From “Is This It” (2001)
Swagger, disaffection, and tight denim. “The Modern Age” is the sound of a band reviving New York cool. With its clipped guitars and laconic delivery, The Strokes’ debut felt like a lost Velvet Underground demo reimagined for the post-Y2K world. Is This It remains one of the defining indie statements of its time.
🌀 Squarepusher – “Plaistow Flex Out”
From “Go Plastic” (2001)
Tom Jenkinson — better known as Squarepusher — was operating on another planet. “Plaistow Flex Out” is a ferocious assault of breakbeats, jazz-inflected bass, and machine chaos. Go Plastic was his manifesto: a brutal, brilliant collision of virtuosity and digital abstraction.
🌙 Low – “Laser Beam”
From “Things We Lost in the Fire” (2001)
Stillness and sorrow wrapped in distortion. “Laser Beam” glows like an ember — slowcore at its most spectral and hypnotic. With Steve Albini producing, Things We Lost in the Fire is a fragile masterpiece, each song a whispered confession against a backdrop of thunder.
🧱 Radiohead – “Pakt Like Sardines In A Crushd Tin Box”
From “Amnesiac” (2001)
A metallic heartbeat and a mantra of alienation. “Pakt Like Sardines…” opens Amnesiac with mechanical claustrophobia and minimalist dread — Thom Yorke mumbling from inside a digital dream. This was Radiohead diving even deeper into the strange, post-human world hinted at by Kid A.
🦇 Gorillaz – “Dracula”
From “Gorillaz” (2001)
Buried in the debut’s shadowy corners, “Dracula” is all skittering beats and dubby basslines — Damon Albarn’s cartoon collective embracing the undead groove. The self-titled Gorillaz album made genre boundaries feel obsolete; here, hip-hop and melancholy stroll hand in hand through the twilight.
🔥 Manic Street Preachers – “My Guernica”
From “Know Your Enemy” (2001)
A ragged return to anger and noise. “My Guernica” thrashes with political fire and punk urgency, a raw reminder of the Manics’ uncompromising heart. Know Your Enemy was sprawling, uneven, but defiantly human — a middle finger to polish and conformity.
💫 Daft Punk – “Veridis Quo”
From “Discovery” (2001)
Dreamy and cosmic, “Veridis Quo” sounds like robots falling in love. The title — a pun on “very disco” — captures the duo’s mission perfectly: turning nostalgia into something timeless.
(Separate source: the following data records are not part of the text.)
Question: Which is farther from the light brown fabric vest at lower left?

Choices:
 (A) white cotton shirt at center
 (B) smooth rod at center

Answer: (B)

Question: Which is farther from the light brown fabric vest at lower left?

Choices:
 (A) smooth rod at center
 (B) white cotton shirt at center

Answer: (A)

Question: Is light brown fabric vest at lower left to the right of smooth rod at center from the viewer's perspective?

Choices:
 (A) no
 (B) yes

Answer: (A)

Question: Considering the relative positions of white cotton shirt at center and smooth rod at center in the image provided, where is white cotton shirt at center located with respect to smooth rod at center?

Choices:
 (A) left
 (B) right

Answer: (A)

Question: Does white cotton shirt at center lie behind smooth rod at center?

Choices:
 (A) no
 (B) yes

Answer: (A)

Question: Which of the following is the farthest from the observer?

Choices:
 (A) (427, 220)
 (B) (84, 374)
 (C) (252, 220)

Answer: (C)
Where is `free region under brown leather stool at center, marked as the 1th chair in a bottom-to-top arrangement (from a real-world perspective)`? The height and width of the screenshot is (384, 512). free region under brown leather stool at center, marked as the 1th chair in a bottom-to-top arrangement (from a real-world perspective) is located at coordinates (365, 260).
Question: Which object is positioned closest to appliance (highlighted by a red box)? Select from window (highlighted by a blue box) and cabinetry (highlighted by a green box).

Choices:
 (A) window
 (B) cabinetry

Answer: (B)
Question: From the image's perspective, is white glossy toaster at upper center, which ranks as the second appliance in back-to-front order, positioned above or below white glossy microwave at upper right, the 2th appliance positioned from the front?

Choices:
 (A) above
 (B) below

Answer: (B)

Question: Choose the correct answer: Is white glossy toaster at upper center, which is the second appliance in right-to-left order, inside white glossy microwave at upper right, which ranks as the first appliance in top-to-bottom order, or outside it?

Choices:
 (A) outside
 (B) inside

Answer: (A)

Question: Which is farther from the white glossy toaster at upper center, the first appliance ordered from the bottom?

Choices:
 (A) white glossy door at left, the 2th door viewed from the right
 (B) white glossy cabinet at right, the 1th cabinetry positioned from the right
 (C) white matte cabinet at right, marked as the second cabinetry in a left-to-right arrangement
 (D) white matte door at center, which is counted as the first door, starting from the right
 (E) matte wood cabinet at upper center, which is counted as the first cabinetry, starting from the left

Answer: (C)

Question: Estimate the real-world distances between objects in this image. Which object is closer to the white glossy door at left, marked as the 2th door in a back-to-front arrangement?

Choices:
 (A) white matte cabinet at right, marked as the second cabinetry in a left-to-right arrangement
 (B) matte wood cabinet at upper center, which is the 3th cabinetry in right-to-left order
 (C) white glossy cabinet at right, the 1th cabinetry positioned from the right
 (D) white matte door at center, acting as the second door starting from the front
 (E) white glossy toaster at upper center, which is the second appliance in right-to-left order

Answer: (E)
Discovery remains one of electronic music’s great odysseys, gliding between euphoria and melancholy with effortless grace.
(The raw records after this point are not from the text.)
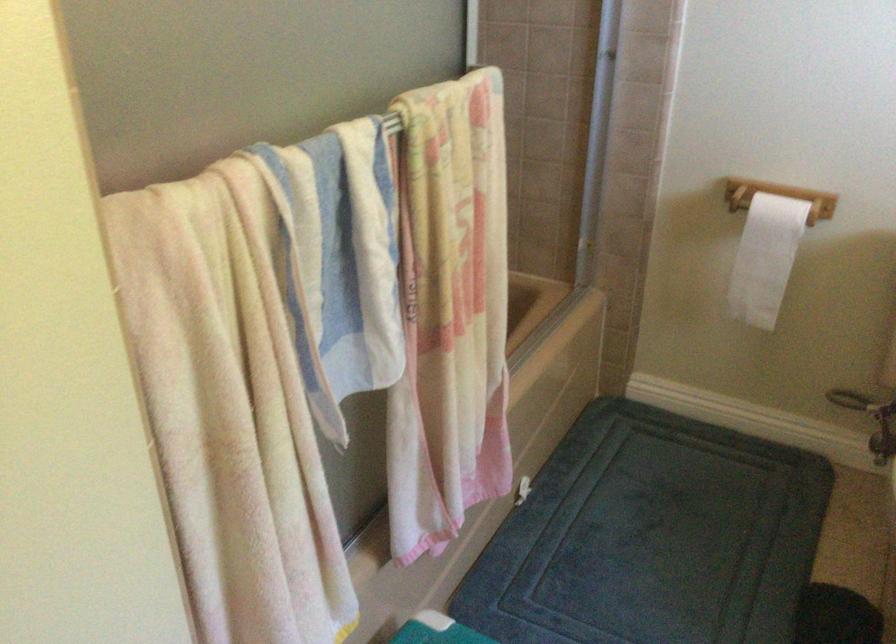
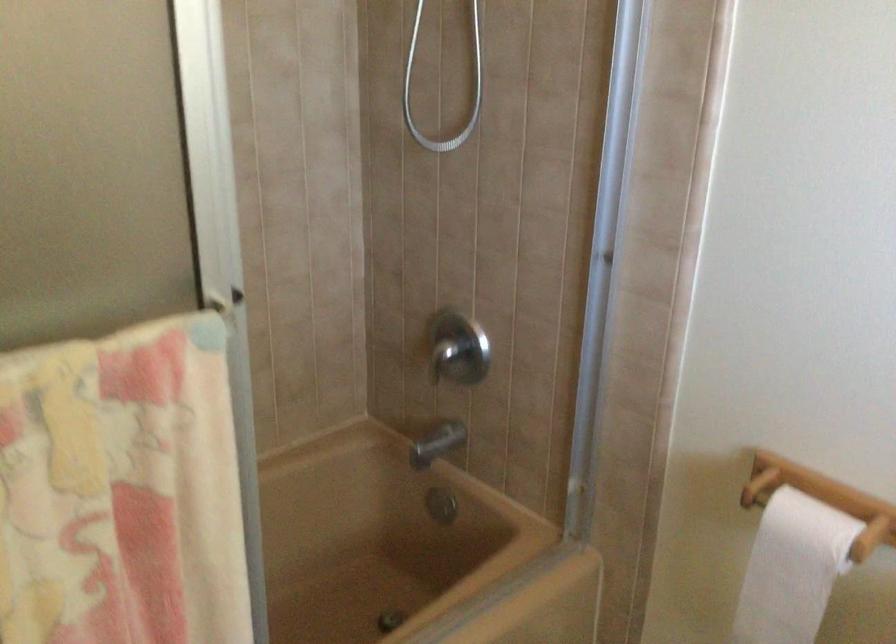
Question: The camera is either moving clockwise (left) or counter-clockwise (right) around the object. The first image is from the beginning of the video and the second image is from the end. Is the camera moving left or right when shooting the video?

Choices:
 (A) Left
 (B) Right

Answer: (B)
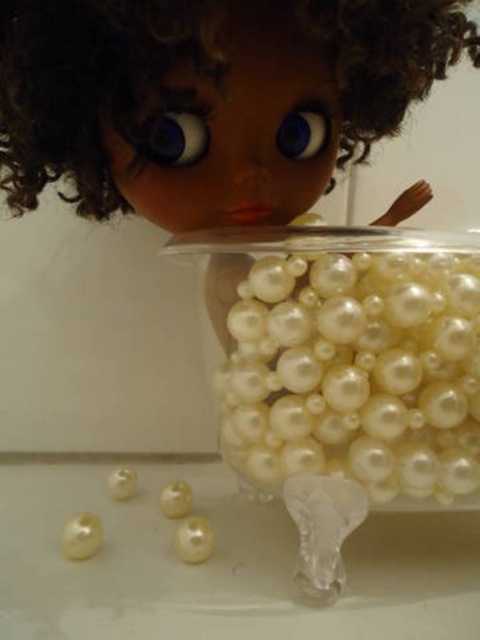
Is curly brown hair at upper center below blue glossy eye at center?

Indeed, curly brown hair at upper center is positioned under blue glossy eye at center.

This screenshot has width=480, height=640. In order to click on curly brown hair at upper center in this screenshot , I will do pyautogui.click(x=206, y=99).

Between pearl/glass at lower left and pearl-like plastic at lower center, which one is positioned lower?

pearl-like plastic at lower center is below.

Measure the distance from pearl/glass at lower left to pearl-like plastic at lower center.

A distance of 3.44 inches exists between pearl/glass at lower left and pearl-like plastic at lower center.

From the picture: Who is more distant from viewer, [82,545] or [200,522]?

Point [200,522]

Where is `pearl/glass at lower left`? pearl/glass at lower left is located at coordinates (82, 536).

Between curly brown hair at upper center and pearl-like at lower left, which one has more height?

With more height is curly brown hair at upper center.

Can you confirm if curly brown hair at upper center is positioned to the left of pearl-like at lower left?

In fact, curly brown hair at upper center is to the right of pearl-like at lower left.

Identify the location of curly brown hair at upper center. (206, 99).

Where is `curly brown hair at upper center`? The width and height of the screenshot is (480, 640). curly brown hair at upper center is located at coordinates 206,99.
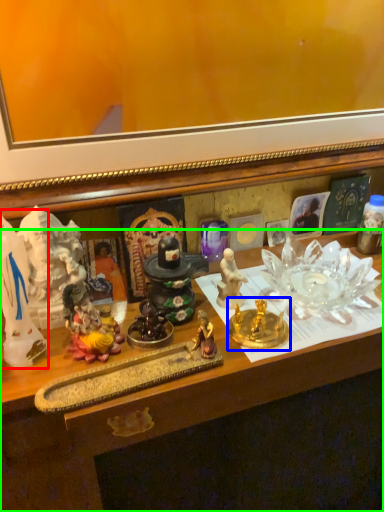
Question: Which object is the closest to the toy (highlighted by a red box)? Choose among these: candle holder (highlighted by a blue box) or desk (highlighted by a green box).

Choices:
 (A) candle holder
 (B) desk

Answer: (B)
⚡️ Air – “Electronic Performers”
From “10 000 Hz Legend” (2001)
Air abandoned the soft glow of Moon Safari for something stranger, colder, and more artificial. “Electronic Performers” opens the album with a robotic hymn to creativity itself — a lush, synthetic symphony that questions whether machines can dream.
🪐 Muse – “Micro Cuts”
From “Origin of Symmetry” (2001)
Operatic and apocalyptic, “Micro Cuts” showcases Matt Bellamy’s otherworldly falsetto slicing through guitars and chaos. Origin of Symmetry was where Muse found their identity — bombastic, fearless, and utterly unrestrained.
💄 Garbage – “Parade”
From “Beautiful Garbage” (2001)
Shirley Manson leads a shimmering, seductive march through heartbreak and defiance. “Parade” blends glam swagger with digital edge, reflecting an album that dared to be more pop than its predecessors while retaining its bite.
❄️ Björk – “Heirloom”
From “Vespertine” (2001)
Tender and intimate, “Heirloom” feels like a lullaby transmitted through snow. Vespertine is Björk’s most delicate creation — full of microscopic sounds, music boxes, and whispered electronics that seem to hover just above the human pulse.
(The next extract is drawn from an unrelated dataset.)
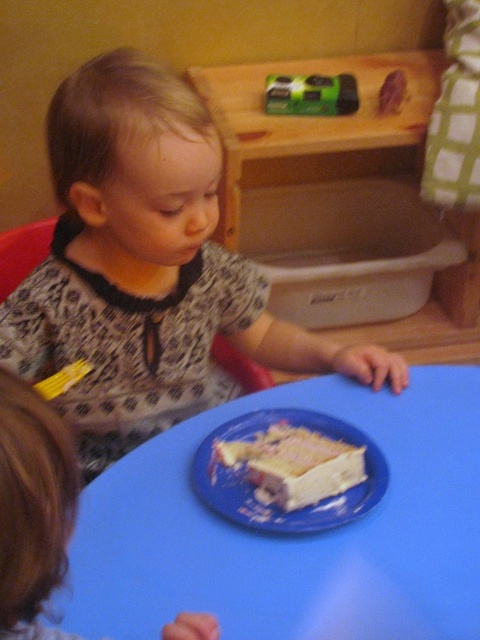
In the scene shown: You are a parent trying to ensure your child reaches the white frosted cake at center without touching the matte black shirt at upper left. Can the child safely reach the cake without touching the shirt?

The distance between the matte black shirt at upper left and the white frosted cake at center is 11.45 inches, so the child can safely reach the cake without touching the shirt.

You are a photographer setting up a shoot. You need to position a light source to the right of the blue plastic table at center but also ensure it doesn t block the matte black shirt at upper left. Based on their positions, where should you place the light source?

The matte black shirt at upper left is to the left of the blue plastic table at center. Therefore, placing the light source to the right of the blue plastic table at center would not block the matte black shirt at upper left since it is positioned to the left of the table.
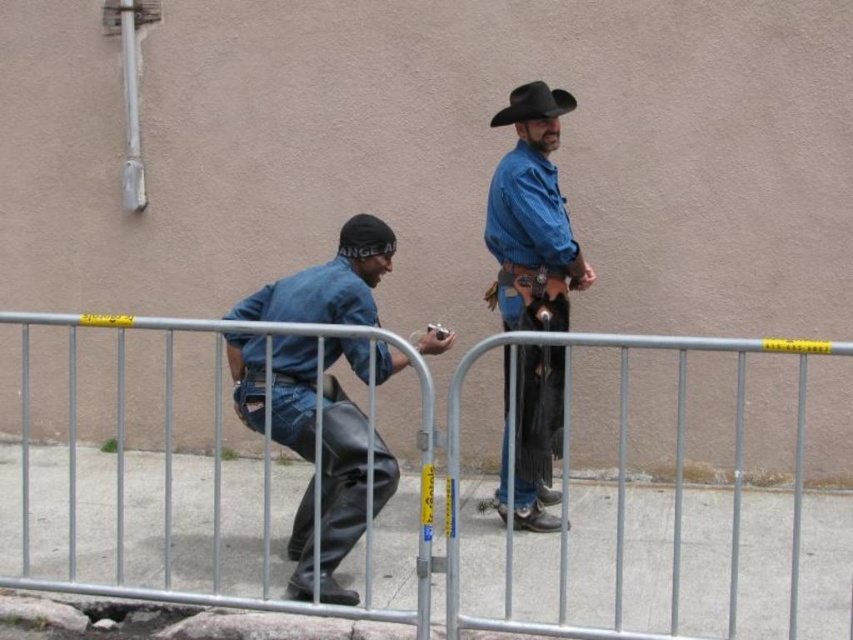
Question: Among these points, which one is farthest from the camera?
🖤 Depeche Mode – “Comatose”
From “Exciter” (2001)
“Comatose” drifts through dark, sensual minimalism — electronic gospel for the lonely. On Exciter, Depeche Mode stripped back their sound, trading industrial weight for icy atmosphere, creating one of their most quietly haunting works.
🏁 Drive-By Truckers – “The Three Great Alabama Icons”
From “Southern Rock Opera” (2001)
To close, a Southern epic — part rock history, part autobiography. “The Three Great Alabama Icons” reimagines Lynyrd Skynyrd, George Wallace, and Patterson Hood’s father through a haze of pride and pain. Southern Rock Opera is storytelling as redemption, a two-disc myth about music, memory, and the South itself.